**Assignment A**
Translate this sentence from the VideoPrism page into Spanish: "This repository releases the model weight checkpoints and hosts JAX/Flax utility functions for checkpoint loading and model inference."
**Assignment B**
Write the part of the VideoPrism page that comes after its last line below.

**Text segment**
VideoPrism: A Foundational Visual Encoder for Video Understanding

VideoPrism is a general-purpose video encoder designed to handle a wide spectrum of video understanding tasks, including classification, retrieval, localization, captioning, and question answering. It is pre-trained on a massive and diverse dataset: 1 billion image-text pairs from WebLI, 36 million high-quality video-text pairs, and 582 million video clips with noisy or machine-generated parallel text (subject to data wipeout). The pre-training approach is designed for these hybrid data, to learn both from video-text pairs and the videos themselves. VideoPrism is fairly easy to adapt to new video understanding tasks, and achieves state-of-the-art performance on 31 out of 33 public video understanding benchmarks using a single frozen model.

This repository releases the model weight checkpoints and hosts JAX/Flax utility functions for checkpoint loading and model inference.

Updates

[Jul-16-25]: Released VideoPrism video-text encoders for cross-modal retrieval [Colab notebook]. 🔥🔥
[Jun-15-25]: Added models to [Hugging Face].
[Jun-05-25]: Added video encoder demo [Colab notebook].

**Supplied records**

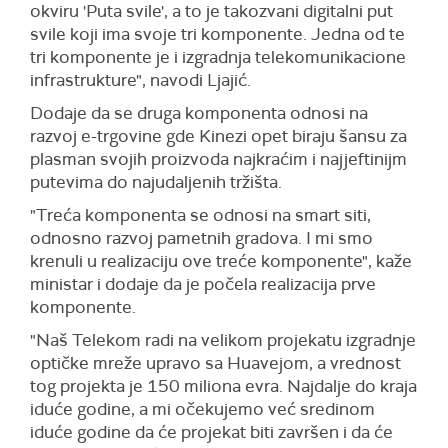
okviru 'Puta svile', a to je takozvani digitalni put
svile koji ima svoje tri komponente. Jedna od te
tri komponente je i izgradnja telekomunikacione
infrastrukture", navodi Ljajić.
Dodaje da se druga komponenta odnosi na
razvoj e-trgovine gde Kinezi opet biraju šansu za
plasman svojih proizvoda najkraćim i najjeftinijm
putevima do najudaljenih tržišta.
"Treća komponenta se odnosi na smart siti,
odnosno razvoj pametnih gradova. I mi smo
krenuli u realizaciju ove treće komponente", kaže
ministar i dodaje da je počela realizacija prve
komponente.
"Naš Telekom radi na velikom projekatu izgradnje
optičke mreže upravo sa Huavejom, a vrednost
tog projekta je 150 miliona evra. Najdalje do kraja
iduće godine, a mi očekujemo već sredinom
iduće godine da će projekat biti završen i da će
--
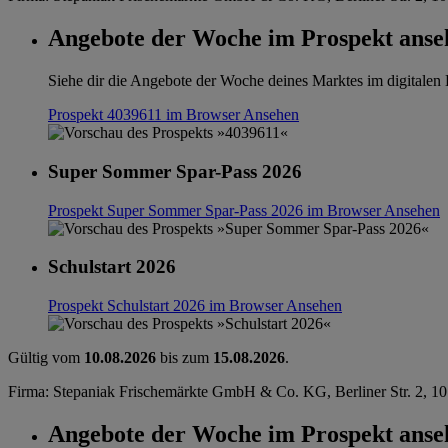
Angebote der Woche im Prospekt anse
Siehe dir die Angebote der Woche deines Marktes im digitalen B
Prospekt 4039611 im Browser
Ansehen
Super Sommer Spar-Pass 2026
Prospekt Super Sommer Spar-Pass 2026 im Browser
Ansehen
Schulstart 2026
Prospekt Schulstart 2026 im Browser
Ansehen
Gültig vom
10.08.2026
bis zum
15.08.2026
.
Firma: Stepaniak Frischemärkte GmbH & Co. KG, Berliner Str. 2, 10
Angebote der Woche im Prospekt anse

**Final answer A**
Este repositorio publica los checkpoints con los pesos del modelo y aloja funciones utilitarias de JAX/Flax para cargar los checkpoints y realizar inferencia con el modelo.

**Final answer B**
[Jun-03-25]: Released VideoPrism video encoders (Base and Large) [Blog] [Paper]. 🔥🔥

TODOs

Add PyTorch model support.

Getting started

You will need Python 3.9 or later. Download the code from GitHub and run:

$ git clone https://github.com/google-deepmind/videoprism.git
$ cd videoprism
$ pip install .

Please get started with the following example code for model checkpoint loading and inference or use the Colab notebook for video encoders / Colab notebook for video-text encoders:

import jax
from videoprism import models as vp

# Video encoders.
model_name = 'videoprism_public_v1_base'  # configuration name
flax_model = vp.get_model(model_name)
loaded_state = vp.load_pretrained_weights(model_name)

@jax.jit
def forward_fn(inputs):
  return flax_model.apply(loaded_state, inputs, train=False)

video_inputs = ...  # Shape = [batch_size, num_frames, height, width, 3].
outputs, _ = forward_fn(video_inputs)  # Shape = [batch_size, num_tokens, feature_channels].

# Video-text encoders.
model_name = 'videoprism_lvt_public_v1_base'  # configuration name
flax_model = vp.get_model(model_name)
loaded_state = vp.load_pretrained_weights(model_name)
text_tokenizer = vp.load_text_tokenizer('c4_en')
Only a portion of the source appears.